Thanks for your help,

Adrian

+10  A: 

No. You have to increment the iterator before erasing. Like this

m_ResourceMap.erase(itor++);

The iterator is invalidated by the erase, so you can't increment it afterwards.

jpalecek
I'm trying to make sense of the syntax. the itor++ is a postfix increment, so it erases itor, and then it should be invalid anyways, should it not?
Calyth
Postfix: increment *and then* return a value of what the iterator used to point to. This value is what gets erased.
Max Lybbert
+2  A: 

By the look of things gcc is following the STL standard so I guess you'll have to change your code.

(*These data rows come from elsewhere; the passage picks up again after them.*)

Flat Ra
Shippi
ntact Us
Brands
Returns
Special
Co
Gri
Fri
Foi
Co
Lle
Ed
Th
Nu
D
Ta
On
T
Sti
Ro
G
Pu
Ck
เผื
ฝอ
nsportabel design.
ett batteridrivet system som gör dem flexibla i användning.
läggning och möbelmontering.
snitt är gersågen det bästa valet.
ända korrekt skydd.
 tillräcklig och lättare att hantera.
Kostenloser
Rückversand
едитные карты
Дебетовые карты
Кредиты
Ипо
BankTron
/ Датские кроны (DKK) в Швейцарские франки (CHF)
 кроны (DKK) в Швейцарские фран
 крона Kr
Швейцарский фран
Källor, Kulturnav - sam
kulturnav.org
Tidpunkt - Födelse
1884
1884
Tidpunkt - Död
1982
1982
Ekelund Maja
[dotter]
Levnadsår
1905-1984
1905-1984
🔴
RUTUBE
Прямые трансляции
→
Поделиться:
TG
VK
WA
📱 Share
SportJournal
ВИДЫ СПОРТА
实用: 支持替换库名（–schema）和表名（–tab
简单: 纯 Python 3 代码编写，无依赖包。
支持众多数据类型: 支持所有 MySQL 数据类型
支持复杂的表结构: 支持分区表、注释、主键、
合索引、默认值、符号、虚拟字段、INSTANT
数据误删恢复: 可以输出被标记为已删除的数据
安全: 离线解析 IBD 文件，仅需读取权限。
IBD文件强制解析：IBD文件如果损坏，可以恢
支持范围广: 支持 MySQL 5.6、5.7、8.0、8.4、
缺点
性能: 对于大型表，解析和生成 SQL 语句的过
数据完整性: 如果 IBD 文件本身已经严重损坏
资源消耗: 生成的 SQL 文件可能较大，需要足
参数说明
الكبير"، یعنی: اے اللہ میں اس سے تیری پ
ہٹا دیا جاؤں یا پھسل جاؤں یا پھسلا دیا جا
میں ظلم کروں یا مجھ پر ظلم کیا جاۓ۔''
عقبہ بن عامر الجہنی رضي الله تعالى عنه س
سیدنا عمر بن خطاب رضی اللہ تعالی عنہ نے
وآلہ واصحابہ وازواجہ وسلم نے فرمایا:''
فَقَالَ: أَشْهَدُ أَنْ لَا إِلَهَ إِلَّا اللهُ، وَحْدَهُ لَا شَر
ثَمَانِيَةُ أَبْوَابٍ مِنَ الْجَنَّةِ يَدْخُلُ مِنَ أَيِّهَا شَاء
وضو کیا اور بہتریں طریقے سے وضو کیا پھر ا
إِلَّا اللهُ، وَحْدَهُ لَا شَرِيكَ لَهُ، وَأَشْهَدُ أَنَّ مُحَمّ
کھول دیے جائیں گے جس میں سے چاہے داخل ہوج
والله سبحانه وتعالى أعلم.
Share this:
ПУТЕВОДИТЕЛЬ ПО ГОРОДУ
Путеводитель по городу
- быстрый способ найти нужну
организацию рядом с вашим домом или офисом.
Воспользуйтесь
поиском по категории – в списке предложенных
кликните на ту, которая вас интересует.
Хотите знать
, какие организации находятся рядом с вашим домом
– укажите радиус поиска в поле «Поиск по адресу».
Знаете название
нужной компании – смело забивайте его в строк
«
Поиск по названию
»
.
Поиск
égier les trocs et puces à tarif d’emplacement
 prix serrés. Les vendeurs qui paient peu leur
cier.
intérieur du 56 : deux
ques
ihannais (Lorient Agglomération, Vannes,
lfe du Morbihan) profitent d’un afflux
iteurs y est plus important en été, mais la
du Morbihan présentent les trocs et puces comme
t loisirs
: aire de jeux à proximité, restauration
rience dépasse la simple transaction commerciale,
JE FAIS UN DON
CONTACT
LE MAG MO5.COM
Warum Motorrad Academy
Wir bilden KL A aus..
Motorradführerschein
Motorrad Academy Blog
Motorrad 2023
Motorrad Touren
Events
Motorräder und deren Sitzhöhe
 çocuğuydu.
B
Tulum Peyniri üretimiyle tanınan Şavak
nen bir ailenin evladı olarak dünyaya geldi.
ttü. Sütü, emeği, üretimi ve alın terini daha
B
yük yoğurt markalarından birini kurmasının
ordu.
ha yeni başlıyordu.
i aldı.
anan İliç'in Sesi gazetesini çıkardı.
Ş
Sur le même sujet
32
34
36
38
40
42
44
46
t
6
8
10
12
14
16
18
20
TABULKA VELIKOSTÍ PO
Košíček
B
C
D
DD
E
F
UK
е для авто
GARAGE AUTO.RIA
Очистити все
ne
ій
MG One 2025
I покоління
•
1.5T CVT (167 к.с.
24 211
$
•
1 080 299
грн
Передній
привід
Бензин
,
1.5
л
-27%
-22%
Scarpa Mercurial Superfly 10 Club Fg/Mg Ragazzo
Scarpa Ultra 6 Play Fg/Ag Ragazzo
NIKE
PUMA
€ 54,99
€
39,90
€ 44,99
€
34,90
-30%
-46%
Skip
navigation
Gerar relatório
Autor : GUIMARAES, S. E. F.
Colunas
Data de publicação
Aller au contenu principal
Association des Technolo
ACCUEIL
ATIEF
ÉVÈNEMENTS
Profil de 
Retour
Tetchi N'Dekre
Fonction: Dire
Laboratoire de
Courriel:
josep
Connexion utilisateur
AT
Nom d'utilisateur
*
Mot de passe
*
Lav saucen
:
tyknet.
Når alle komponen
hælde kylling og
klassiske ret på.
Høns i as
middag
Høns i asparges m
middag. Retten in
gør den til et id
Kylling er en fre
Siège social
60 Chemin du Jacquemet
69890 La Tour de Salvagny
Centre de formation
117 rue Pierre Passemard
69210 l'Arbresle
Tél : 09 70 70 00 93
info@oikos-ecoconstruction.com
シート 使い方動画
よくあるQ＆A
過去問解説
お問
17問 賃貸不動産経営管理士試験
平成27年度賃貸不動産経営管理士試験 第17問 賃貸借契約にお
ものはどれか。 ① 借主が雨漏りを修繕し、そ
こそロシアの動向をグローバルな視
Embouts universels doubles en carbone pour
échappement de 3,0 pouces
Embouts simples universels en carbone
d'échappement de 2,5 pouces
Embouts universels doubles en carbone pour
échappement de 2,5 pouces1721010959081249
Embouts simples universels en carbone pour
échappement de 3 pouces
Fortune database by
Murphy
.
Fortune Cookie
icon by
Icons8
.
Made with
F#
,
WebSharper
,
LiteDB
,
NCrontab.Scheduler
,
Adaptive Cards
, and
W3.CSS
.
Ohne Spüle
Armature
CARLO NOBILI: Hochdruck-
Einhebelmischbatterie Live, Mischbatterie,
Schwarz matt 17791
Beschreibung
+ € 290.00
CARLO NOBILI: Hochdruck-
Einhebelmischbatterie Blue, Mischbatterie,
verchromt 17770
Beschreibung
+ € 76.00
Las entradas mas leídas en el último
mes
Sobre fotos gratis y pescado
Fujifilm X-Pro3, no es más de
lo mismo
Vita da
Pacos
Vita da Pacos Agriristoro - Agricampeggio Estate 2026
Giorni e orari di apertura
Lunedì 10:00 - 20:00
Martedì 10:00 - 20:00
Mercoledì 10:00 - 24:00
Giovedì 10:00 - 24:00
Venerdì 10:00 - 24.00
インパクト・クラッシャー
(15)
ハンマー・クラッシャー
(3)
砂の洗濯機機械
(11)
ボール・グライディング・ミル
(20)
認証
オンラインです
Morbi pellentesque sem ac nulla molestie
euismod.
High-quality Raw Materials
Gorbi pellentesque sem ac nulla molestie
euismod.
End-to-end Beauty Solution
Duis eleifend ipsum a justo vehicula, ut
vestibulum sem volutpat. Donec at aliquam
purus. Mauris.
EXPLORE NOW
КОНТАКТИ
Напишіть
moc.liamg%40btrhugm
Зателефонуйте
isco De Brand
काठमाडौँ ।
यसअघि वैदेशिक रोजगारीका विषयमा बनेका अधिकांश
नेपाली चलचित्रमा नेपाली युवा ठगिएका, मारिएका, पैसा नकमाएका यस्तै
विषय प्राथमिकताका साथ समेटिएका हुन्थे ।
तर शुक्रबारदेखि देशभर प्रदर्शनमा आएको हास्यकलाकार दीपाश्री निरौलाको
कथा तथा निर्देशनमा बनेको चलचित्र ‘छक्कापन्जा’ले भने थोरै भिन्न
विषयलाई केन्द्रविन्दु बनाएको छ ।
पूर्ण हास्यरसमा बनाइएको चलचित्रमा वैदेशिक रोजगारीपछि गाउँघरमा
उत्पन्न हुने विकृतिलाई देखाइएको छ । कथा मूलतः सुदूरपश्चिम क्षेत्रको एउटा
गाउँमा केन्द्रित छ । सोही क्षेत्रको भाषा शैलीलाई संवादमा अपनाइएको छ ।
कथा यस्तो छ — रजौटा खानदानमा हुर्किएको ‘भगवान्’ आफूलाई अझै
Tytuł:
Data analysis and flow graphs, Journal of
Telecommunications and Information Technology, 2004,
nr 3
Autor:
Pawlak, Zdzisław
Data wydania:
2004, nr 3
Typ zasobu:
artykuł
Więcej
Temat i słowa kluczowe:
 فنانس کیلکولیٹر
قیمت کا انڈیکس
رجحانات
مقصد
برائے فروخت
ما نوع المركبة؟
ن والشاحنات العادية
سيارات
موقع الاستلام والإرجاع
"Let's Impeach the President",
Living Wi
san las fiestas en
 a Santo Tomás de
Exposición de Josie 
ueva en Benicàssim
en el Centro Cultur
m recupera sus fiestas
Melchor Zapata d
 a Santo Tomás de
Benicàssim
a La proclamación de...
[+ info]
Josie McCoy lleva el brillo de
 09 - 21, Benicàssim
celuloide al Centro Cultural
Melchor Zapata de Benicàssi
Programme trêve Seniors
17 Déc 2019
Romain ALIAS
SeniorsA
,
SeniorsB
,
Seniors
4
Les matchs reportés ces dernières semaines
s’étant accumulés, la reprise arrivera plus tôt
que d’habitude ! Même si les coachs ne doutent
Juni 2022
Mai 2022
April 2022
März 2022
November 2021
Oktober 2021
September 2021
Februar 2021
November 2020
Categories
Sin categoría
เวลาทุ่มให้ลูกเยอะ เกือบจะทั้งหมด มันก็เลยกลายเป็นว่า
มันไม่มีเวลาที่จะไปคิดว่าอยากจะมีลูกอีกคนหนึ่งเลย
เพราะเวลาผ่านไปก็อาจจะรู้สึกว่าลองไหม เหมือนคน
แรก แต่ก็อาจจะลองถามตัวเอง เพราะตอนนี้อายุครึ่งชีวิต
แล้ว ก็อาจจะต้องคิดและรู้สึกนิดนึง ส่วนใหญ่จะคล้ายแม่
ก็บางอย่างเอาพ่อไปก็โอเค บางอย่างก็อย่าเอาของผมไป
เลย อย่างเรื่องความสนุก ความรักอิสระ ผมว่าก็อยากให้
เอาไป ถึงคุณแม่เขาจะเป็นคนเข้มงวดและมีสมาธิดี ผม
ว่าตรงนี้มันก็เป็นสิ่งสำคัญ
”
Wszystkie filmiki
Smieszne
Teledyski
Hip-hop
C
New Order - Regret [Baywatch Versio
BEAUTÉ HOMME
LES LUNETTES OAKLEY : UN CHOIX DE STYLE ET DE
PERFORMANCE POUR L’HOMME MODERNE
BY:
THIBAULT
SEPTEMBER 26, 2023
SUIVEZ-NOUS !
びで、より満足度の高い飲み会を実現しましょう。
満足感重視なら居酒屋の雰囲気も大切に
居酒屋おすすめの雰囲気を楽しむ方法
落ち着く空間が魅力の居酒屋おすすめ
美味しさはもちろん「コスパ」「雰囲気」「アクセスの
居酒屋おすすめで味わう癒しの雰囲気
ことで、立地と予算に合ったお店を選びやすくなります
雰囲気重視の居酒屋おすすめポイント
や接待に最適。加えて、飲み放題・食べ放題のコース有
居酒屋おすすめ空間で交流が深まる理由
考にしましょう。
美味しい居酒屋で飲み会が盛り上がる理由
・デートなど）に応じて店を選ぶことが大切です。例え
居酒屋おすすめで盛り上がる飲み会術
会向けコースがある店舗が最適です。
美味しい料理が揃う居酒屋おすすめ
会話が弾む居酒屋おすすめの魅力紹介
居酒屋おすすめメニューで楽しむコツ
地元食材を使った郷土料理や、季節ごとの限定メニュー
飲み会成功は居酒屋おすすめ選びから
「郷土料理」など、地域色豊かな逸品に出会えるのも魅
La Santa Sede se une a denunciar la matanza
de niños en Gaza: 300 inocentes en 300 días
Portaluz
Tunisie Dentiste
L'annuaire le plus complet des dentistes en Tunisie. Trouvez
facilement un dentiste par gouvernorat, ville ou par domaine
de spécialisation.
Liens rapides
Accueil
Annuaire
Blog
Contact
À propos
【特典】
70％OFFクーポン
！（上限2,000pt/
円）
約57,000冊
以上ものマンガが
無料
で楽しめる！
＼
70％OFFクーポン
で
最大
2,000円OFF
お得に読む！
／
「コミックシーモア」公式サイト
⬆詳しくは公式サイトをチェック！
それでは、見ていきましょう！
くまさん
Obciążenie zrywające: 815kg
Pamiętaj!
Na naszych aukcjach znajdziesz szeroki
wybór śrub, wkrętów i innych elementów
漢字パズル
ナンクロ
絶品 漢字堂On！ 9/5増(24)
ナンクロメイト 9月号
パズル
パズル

void erase(iterator pos)     Associative Container  Erases the element pointed to by pos.
Douglas Leeder
A link to where you quoted that from would be useful.
Mark Ransom
Certainly I have to change the code, but how? That was the actual scope of my question...
Adrian Grigore
http://www.sgi.com/tech/stl/Map.html and http://www.cppreference.com/wiki/stl/map/erase seem to agree on this Mark.
Andy
A: 

jpalecek: Thanks for your reply! But are you sure there really is a difference between

m_ResourceMap.erase(itor++);

and

m_ResourceMap.erase(itor); ++itor;

In other words, does the postincrement really take place before erase(itor) is executed? This might be an academic question in this case, but I thought that this wasn't the case and it could backfire in other instances (e.g. when calling functions by reference and post-incrementing the argument).

Thanks,

Adrian

Adrian Grigore
You really do need the postincrement here. itor++ increments itor and then returns its old value, which is then used as the argument to erase. Your second version is bad because erase invalidates itor, and you can't increment an invalid iterator.
Kristo
Kristo is right. Incrementing the iterator after executing erase() will probably try to follow some pointers which will no longer be pointing to valid addresses and your application will crash.
Gorpik
Postincrement guarantees that it will return what the value used to be. However, if you increment a variable several times before the semicolon there is no guarantee what order those increments happen in. "int j = ++++i++++;" will assign j different values on different platforms/compilers.
Max Lybbert
thanks for the clarification, guys!
Adrian Grigore
A: 

I believe that the DinkumWare implementation of the C++ standard library implementation of erase() is defined to return the iterator after the element that is to be removed. This bit me as well and, when I asked DinkumWare about it, they said that it was a "conforming extension".

There are some STL containers (vectors for instance) that, when you perform insert or erase operations, can tend to invalidate all of the iterators for that container. I cannot recall if the map is one of those but, if it is, there is a potentially insidious vulnerability to your method of erasing map elements in a loop.